The prevalence of bruxism in a study by Chiefetzet al,33
in which data was collected only via a questionnaire was reported 38% in children. In addition, Zenari et al36
reported a high occurrence (55.3%) of bruxism that was assessed by the parent's report.
However, in other studies that assessed bruxism with both questionnaire and child’s report, the prevalence of bruxism was lower, e.g. 15.9% in a study by Fonseca et al,20
13.27% by Egermark-Erikson et al,37
and 12.6% by Demir et al.24
In this study, the prevalence of bruxism was 12.75%, similar to the results of studies by Demir et al24
and Egermark-Erikson et al.37
Consistent with other studies, no statistically significant gender effect was found on the prevalence of bruxism in the present study.24,36,37
Several studies have shown a relationship between occlusal factors and bruxism in permanent dentition but there are a few studies evaluating the relationship between occlusal factors and bruxism in primary dentition.
Henrikson et al38
reported that bruxism was higher in the Class II malocclusion group when compared with the normal group, suggesting a relationship between parafunctional habits and orthodontic malocclusion. Nilner21
studied the relationship between occlusal factors and bruxism and reported statistically significant correlations between Class II and Class III molar relationships and bruxism.
Carlsson et al39
indicated that Angle Class II malocclusion and tooth wear in childhood predicted increased tooth wear in adulthood.
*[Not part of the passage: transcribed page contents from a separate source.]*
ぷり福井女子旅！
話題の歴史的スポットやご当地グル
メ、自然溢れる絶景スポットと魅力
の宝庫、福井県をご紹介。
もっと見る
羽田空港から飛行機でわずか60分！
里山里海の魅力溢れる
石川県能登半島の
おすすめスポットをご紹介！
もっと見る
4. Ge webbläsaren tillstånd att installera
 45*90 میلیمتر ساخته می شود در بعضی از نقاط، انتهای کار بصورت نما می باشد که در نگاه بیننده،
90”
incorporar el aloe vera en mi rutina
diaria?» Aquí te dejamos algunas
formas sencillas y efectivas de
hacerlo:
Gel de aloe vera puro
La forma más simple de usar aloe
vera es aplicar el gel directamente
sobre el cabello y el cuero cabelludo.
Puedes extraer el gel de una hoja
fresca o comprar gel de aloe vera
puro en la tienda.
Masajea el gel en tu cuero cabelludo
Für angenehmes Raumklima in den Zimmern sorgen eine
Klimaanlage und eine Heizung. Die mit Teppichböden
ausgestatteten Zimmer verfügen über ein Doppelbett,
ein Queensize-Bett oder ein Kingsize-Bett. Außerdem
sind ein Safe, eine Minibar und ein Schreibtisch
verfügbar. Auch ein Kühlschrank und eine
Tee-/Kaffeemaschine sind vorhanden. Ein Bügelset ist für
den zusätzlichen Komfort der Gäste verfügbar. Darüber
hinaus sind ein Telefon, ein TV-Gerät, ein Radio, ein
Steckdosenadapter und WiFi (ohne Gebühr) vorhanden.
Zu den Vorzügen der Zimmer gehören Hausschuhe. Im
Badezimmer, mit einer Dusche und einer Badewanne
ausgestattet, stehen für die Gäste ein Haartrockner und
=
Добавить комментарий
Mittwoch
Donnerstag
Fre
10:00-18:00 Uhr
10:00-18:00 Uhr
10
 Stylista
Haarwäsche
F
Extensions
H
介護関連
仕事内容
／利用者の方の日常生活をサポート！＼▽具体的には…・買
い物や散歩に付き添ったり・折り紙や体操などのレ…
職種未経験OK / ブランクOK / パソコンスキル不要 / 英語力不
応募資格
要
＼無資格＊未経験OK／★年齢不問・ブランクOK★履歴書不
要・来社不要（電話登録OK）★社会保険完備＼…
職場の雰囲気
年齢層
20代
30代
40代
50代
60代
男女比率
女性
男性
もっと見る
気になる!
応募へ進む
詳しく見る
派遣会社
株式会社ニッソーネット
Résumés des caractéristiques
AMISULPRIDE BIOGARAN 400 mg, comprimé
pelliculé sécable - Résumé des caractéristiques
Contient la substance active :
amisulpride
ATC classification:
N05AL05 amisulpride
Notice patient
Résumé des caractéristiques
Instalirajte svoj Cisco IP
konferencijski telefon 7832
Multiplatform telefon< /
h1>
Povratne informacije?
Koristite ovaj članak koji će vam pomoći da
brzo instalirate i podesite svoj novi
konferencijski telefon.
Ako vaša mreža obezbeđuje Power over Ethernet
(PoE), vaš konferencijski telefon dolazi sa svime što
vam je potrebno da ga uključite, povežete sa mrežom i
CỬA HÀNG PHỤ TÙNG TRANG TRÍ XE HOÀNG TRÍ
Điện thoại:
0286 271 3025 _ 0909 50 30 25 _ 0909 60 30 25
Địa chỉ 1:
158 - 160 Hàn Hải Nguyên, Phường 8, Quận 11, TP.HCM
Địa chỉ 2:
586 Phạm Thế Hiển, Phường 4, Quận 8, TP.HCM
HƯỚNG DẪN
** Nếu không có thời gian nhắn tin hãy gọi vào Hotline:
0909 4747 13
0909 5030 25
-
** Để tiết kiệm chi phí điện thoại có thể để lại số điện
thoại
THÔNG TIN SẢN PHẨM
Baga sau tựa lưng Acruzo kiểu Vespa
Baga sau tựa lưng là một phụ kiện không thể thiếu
In contrast to the results discussed above, a number of investigators have reported that occlusal factors are not involved in the etiology of bruxism. They found no statistically significant relationship between any type of morphologic malocclusion and tooth clenching and grinding.23-25,40,41
It was shown in this study that two types of primary molar relationships (the mesial step and flash terminal plane) were significantly related to bruxism, which is in contrast to the results of a study by Sari et al23
They found no difference between any type of primary molar relationship and bruxism.
In another study, Nilner21
examined the relationship between occlusal factors and bruxism in 309 adolescents. A statistically significant correlation was reported between deep bite, clenching and dental wear.
Sari et al23
reported statistically significant relationship between an overjet of ˃6 mm, negative overjet, overbite, open bite, and bruxism in permanent dentition.
In this study no relationship was found between bruxism and anterior and posterior open bite and crossbite, in contrast to the results of studies by Miamoto C et al42
and José Pereira et al,43
indicating that posterior crossbite is directly associated with clinical manifestations of bruxism.
The relationship between irritating tooth conditions and bruxism has not been evaluated in other studies. In the present research, significant relationships were found between bruxism and food impaction, tooth caries, tooth pain, and sharp tooth edges.
Our findings indicate the importance of regular and accurate oral examination for early diagnosis of any tooth decays in children every three months, leading to the prevention of dental pain and food impaction.
By preventing such irritating causes, one can impede the process of bruxism and thus, its adverse consequences on a children’s life quality. Further longitudinal studies with larger sample sizes are recommended to assess whether there is a relationship between occlusal factors and bruxism.